Democrat Chris Murphy of Connecticut’s question was:
“I think that’s a chance worth taking. It’s why I’ve joined with my colleagues in supporting providing defensive weapons. But I understand that it’s a chance, and that there is also significant chance that that is not how things will go, that he will just continue his march straight through the lines that we have fortified….
“But what would we do in the event that we provided a certain level of defensive weaponry, Putin amassed additional forces, moved straight through the lines that we have then supplied? Would we be in the position of then having to send additional supplies, additional weapons?
“How does this play out in the case that it doesn’t go the way that we hope it goes; whereby Putin pays a bigger price than he’s paying today, stops his aggression or comes to the table?
“What happens if that does not work?”
Clearly, Murphy understands on some level that he and the rest are only playing a charade. But what is his guarantee that he, personally, will survive its results?

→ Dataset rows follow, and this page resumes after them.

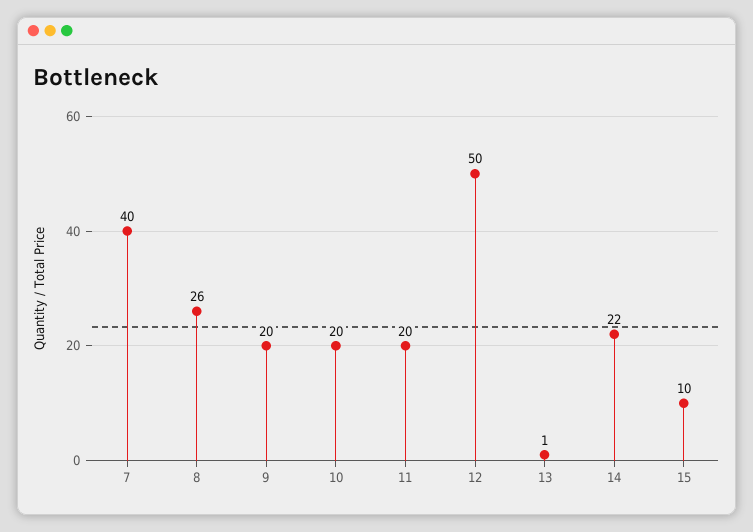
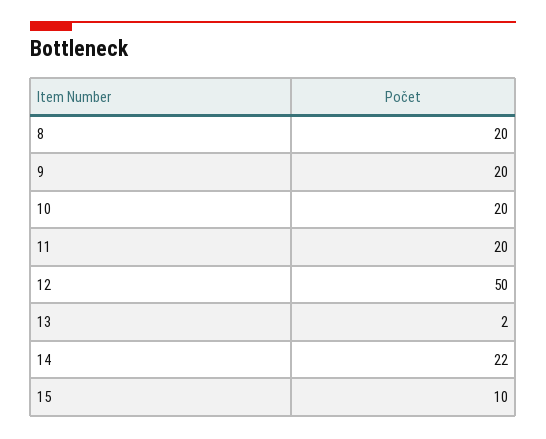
  {
-   "7": 40,
-   "8": 26,
+   "8": 20,
    "9": 20,
    "10": 20,
    "11": 20,
    "12": 50,
-   "13": 1,
+   "13": 2,
    "14": 22,
    "15": 10
  }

On the day before the opening of the 10th session of the Shanghai Cooperation Organization national coordinators in Khanty-Mansiisk in Siberia, the SCO secretary General for 2015, Dmitry Mezentsev, announced that “A 10-year strategy has been drafted by the Russian side. It is expected to be adopted during the SCO Summit in Ufa (in July)… The strategy will be the SCO’s proclamation for deeper and wider participation in global affairs,” he said, which will combine the national economic strategies of SCO members with the Silk Road Economic Belt project.
This will come as a great disappointment for those in the west who hope to foster tension and conflict between Russia and China in Central Asia, trying to stir up Russian anger over Chinese development projects in the former Soviet states.
Mezentsev also said that the issue of expanding the organization will be discussed, and that there are no legal hurdles to overcome for expansion.
At this time, the SCO members are the original six — Russia, China, Kazakhstan, Kyrgyzstan, Tajikistan, and Uzbekistan — with Afghanistan, India, Iran, Mongolia, and Pakistan as observers, and Belarus, Turkey, and Sri Lanka as dialogue partners.